Die Herzogsfamilie von Savoyen begann im 15. Jahrhundert ihre Herrschaft zu festigen und verwandelte die Region in eine zentrale Macht auf der italienischen Halbinsel. Als sich die italienischen Staaten zwischen 1859 und 1861 vereinigten, wurde Turin kurzzeitig zur ersten Hauptstadt des neuen Landes, bevor der Regierungssitz nach Florenz verlegt wurde.

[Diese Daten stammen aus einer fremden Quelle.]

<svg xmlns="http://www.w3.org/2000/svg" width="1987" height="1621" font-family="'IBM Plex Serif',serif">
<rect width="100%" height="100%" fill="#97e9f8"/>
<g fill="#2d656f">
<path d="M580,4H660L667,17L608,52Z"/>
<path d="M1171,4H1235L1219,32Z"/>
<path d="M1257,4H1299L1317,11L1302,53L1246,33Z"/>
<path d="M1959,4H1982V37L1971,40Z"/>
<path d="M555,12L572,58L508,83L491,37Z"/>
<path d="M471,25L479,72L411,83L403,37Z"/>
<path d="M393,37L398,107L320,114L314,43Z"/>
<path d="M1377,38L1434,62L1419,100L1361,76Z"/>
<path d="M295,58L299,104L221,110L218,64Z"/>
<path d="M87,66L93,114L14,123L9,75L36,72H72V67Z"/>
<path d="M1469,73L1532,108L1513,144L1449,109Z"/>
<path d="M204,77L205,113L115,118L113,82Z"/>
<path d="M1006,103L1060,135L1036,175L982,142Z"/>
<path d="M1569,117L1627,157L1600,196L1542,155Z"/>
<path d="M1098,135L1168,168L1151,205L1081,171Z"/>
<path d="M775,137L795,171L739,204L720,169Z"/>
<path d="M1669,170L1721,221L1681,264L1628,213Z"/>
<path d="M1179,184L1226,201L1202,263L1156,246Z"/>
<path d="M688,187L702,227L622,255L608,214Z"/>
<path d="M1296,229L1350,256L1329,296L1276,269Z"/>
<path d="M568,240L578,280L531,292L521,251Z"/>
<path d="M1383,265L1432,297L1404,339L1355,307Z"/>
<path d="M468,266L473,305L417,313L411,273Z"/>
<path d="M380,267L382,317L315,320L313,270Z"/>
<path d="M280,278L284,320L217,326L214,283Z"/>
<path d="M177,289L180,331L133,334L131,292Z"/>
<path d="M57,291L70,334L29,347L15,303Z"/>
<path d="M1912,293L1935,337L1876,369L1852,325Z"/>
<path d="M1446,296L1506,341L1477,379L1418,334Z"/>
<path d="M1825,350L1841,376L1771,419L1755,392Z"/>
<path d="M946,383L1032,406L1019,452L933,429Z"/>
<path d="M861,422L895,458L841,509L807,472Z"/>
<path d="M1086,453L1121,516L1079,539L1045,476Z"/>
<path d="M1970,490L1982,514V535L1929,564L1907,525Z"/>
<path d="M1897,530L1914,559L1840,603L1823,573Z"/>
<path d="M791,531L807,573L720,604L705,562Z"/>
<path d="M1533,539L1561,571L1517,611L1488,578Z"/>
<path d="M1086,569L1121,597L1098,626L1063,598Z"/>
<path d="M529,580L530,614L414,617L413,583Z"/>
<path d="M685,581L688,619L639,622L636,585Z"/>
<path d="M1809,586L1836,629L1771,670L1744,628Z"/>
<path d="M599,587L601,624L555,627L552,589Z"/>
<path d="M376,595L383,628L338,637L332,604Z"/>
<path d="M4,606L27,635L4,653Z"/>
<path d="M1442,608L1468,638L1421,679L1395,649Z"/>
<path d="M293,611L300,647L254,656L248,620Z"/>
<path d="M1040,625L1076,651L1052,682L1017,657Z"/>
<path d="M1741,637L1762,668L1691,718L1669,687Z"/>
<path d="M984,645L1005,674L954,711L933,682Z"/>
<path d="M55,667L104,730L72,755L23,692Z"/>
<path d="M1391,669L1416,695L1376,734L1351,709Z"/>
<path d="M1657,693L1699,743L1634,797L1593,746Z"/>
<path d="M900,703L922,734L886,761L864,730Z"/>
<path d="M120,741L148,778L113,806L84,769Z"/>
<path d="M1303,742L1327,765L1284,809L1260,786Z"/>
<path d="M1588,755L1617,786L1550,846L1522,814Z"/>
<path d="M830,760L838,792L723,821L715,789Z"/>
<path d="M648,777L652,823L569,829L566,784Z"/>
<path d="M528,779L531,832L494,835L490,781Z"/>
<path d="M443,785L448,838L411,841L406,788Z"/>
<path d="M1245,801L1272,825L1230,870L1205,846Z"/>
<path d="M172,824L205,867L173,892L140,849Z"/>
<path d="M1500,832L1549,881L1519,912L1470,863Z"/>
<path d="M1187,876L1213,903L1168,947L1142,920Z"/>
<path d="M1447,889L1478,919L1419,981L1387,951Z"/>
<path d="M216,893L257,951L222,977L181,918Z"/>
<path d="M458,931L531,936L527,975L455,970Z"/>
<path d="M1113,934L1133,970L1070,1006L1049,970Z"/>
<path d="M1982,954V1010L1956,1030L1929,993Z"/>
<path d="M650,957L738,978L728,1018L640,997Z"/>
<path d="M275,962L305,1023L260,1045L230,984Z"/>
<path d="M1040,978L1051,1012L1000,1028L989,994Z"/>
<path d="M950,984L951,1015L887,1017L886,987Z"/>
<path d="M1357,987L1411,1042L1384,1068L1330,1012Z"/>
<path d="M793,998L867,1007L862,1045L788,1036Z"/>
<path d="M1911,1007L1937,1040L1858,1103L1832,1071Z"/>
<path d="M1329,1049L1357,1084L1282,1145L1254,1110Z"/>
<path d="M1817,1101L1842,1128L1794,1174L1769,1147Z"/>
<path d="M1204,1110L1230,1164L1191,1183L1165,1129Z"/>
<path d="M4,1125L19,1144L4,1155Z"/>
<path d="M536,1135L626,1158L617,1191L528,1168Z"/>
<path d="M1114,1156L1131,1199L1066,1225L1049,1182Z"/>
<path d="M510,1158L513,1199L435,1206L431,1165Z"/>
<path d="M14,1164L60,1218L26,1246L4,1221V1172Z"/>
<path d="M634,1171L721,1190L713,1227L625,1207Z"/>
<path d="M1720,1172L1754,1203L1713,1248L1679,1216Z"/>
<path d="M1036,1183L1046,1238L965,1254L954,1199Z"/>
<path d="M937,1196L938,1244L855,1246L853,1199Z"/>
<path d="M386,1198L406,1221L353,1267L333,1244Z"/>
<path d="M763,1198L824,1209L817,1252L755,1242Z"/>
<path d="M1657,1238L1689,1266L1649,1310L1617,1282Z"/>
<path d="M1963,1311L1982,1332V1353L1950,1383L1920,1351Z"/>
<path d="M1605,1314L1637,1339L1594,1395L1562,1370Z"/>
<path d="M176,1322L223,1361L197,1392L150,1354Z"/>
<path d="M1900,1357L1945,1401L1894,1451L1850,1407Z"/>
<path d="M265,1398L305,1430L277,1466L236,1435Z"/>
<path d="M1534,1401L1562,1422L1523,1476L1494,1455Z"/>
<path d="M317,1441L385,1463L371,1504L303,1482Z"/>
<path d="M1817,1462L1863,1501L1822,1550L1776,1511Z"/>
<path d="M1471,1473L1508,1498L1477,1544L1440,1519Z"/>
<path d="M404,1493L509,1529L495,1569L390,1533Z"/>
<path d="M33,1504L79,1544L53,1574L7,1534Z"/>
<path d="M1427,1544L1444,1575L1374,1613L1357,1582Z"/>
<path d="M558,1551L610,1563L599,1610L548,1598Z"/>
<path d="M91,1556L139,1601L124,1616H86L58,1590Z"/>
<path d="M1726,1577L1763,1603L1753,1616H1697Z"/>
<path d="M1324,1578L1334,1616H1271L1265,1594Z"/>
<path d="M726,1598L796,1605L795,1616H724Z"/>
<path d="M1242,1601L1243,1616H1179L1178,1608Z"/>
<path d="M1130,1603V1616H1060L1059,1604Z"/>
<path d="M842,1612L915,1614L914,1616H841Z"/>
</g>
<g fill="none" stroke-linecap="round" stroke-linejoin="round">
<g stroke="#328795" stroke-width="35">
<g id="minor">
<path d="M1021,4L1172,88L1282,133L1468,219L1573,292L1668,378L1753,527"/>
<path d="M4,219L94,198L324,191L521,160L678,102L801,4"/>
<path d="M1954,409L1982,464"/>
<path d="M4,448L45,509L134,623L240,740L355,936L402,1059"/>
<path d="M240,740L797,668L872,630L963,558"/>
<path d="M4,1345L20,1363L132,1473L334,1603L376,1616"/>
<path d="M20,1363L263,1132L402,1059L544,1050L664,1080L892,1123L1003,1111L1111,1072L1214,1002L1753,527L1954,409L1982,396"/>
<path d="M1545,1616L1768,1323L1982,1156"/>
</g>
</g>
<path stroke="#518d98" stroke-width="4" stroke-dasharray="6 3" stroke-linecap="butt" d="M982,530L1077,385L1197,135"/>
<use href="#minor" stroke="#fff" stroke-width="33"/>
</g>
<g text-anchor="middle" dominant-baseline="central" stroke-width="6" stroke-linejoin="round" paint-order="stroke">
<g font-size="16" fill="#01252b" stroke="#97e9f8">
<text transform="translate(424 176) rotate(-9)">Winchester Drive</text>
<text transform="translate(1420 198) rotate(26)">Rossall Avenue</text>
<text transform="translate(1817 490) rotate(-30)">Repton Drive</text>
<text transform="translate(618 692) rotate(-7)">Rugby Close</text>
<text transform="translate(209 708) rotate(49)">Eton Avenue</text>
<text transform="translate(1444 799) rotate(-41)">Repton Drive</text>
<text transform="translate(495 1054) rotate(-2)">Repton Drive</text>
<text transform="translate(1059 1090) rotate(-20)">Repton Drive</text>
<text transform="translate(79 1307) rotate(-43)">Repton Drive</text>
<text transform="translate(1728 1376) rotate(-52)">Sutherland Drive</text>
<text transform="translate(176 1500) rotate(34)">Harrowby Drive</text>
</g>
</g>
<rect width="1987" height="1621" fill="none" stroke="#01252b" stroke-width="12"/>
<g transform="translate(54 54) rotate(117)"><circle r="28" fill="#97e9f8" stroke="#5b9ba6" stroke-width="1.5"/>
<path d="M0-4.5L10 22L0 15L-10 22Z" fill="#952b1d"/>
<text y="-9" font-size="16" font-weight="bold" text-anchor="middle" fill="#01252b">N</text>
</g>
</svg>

In den Hügeln der Langhe und des Monferrato verbringen Winzerfamilien Generationen damit, ihre Weinberge zu pflegen, und viele Ortschaften organisieren im Herbst Feste rund um Trüffel und neue Weine. Die Einheimischen pflegen eine ruhige Lebensweise, bei der gemeinsame Mahlzeiten oft stundenlang dauern und Gerichte auf Haselnüssen, Reis aus der Poebene und langsam geschmortem Fleisch basieren.
Die beste Reisezeit liegt zwischen Frühling und Herbst, wenn die Weinberge grün sind und die Bergpässe schneefrei bleiben. Autofahrer erreichen die meisten Orte bequem über Landstraßen und Autobahnen, während Wanderer und Radfahrer die Hügel und Alpentäler im Sommer einfacher erkunden können.
Der westliche Teil beherbergt einige der ältesten europäischen Wallfahrtswege, die sich durch Alpentäler schlängeln und winzige Kapellen mit mittelalterlichen Fresken verbinden. Weiter östlich liegen ausgedehnte Reisfelder, die im Frühjahr geflutet werden und eine spiegelnde Wasserlandschaft schaffen, die ungewöhnlich für ein Gebirgsland ist.